*Work to complete*. The records follow. Transcribe only the lines from the line containing "ring dip: (237, 205)" through the end, both ends included, and leave out the pictures.

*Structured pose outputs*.
· · · ·

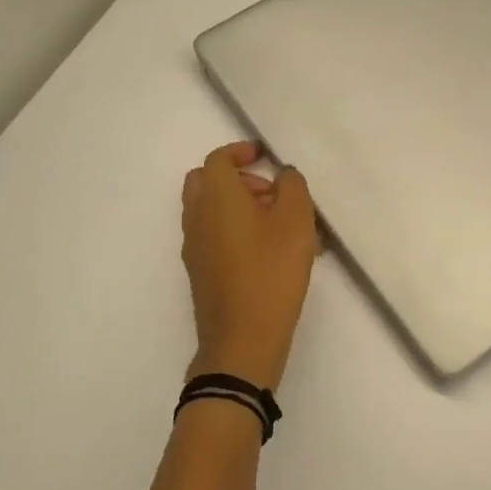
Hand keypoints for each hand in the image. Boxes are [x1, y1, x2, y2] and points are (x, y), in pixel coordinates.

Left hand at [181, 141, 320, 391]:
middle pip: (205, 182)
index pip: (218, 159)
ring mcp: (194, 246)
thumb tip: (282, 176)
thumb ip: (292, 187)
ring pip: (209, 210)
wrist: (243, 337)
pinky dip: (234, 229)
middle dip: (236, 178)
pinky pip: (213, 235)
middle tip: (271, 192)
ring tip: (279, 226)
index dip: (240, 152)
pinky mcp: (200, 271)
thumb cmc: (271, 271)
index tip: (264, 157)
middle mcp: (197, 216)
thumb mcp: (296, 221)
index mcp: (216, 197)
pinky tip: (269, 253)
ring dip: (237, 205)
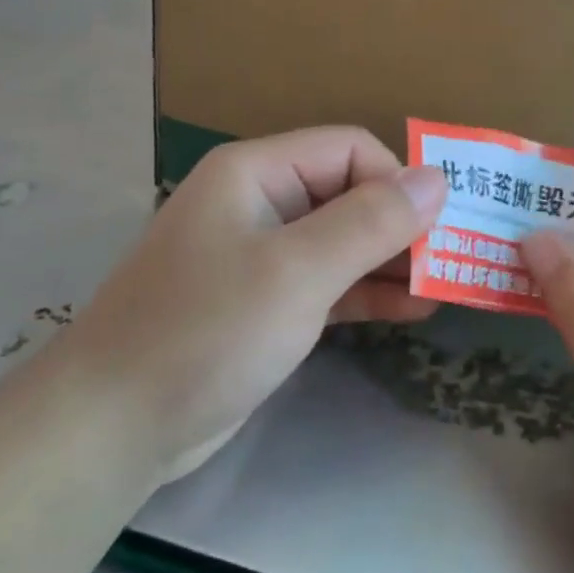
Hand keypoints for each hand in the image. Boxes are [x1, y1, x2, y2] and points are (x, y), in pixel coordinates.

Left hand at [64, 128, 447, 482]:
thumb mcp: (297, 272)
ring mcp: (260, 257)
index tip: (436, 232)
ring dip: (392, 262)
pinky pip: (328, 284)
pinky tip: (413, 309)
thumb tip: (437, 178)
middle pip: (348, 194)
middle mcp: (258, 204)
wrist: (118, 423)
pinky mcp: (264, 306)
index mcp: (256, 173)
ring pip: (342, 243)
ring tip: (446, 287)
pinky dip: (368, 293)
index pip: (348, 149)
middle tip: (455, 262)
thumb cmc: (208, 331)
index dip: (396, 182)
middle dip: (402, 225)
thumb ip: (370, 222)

· · · ·

*Reply*.
ring dip: (237, 205)
Hand keypoints for each hand in the image. Boxes are [x1, y1, x2, y2] and points are (x, y), in pixel coordinates.

Left hand at [64, 128, 447, 482]:
thumb mcp: (297, 272)
ring mcp: (260, 257)
index tip: (436, 232)
ring dip: (392, 262)
pinky pip: (328, 284)
pinky tip: (413, 309)
thumb tip: (437, 178)
middle pip: (348, 194)
middle mcp: (258, 204)
wrist: (118, 423)
pinky mcp: (264, 306)
index mcp: (256, 173)
ring pip: (342, 243)
ring tip: (446, 287)
pinky dip: (368, 293)
index pip: (348, 149)
middle tip: (455, 262)
thumb cmc: (208, 331)
index dip: (396, 182)
middle dip: (402, 225)
thumb ip: (370, 222)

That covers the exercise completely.